**EXERCISE DETAILS**: Nothing but the lines from the one with "Menu - Veranstaltungskalender" down to the one with "ホットヨガスタジオ LAVA小手指店" should be returned, exactly and with both ends included, from the material below.

********************

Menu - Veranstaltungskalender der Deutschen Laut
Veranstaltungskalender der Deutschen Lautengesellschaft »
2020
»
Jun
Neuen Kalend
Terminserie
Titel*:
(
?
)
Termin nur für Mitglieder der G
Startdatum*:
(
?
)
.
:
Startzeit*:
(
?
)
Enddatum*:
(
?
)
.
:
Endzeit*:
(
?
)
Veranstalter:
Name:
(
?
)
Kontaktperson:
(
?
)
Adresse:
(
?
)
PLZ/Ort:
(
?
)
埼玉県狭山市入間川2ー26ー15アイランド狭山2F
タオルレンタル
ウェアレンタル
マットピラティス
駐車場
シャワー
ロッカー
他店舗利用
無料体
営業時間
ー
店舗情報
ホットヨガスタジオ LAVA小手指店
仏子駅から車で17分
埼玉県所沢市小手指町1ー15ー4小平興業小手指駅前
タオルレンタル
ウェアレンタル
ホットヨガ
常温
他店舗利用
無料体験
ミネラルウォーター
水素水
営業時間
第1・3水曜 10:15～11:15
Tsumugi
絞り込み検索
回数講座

********************

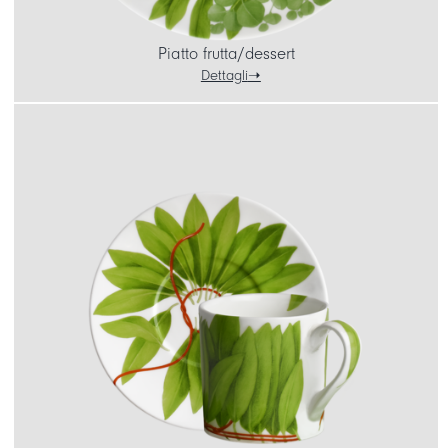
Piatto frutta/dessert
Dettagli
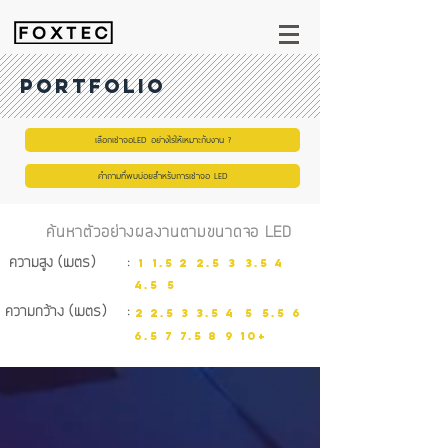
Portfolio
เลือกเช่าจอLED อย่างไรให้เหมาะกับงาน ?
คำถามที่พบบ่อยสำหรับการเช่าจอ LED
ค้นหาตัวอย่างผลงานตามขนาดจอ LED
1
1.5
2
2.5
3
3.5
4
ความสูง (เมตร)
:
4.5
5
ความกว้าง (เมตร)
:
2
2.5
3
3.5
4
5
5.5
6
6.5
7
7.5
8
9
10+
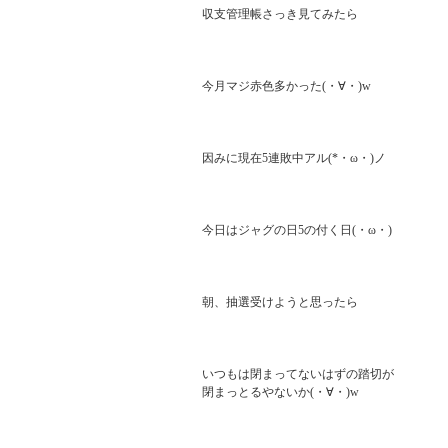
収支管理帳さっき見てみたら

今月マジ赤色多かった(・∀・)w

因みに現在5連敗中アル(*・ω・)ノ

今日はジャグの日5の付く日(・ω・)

********************

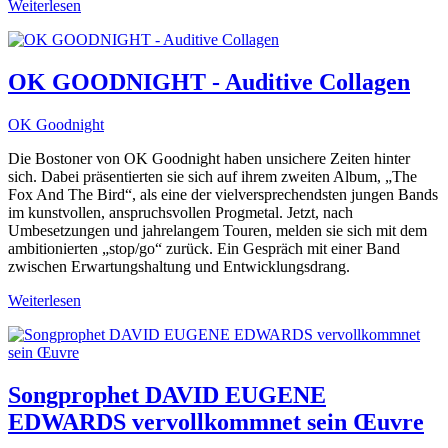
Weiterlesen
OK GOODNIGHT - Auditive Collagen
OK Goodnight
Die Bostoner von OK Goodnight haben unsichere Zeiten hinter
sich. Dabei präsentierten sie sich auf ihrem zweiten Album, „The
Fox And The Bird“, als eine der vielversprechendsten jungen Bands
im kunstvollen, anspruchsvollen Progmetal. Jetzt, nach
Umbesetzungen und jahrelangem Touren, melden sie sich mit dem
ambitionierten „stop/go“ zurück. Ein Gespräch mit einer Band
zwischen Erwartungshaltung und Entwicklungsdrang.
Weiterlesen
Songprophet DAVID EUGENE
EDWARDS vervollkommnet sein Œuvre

********************

**RESULT**:
Menu - Veranstaltungskalender der Deutschen Laut
Veranstaltungskalender der Deutschen Lautengesellschaft »
2020
»
Jun
Neuen Kalend
Terminserie
Titel*:
(
?
)
Termin nur für Mitglieder der G
Startdatum*:
(
?
)
.
:
Startzeit*:
(
?
)
Enddatum*:
(
?
)
.
:
Endzeit*:
(
?
)
Veranstalter:
Name:
(
?
)
Kontaktperson:
(
?
)
Adresse:
(
?
)
PLZ/Ort:
(
?
)
埼玉県狭山市入間川2ー26ー15アイランド狭山2F
タオルレンタル
ウェアレンタル
マットピラティス
駐車場
シャワー
ロッカー
他店舗利用
無料体
営業時間
ー
店舗情報
ホットヨガスタジオ LAVA小手指店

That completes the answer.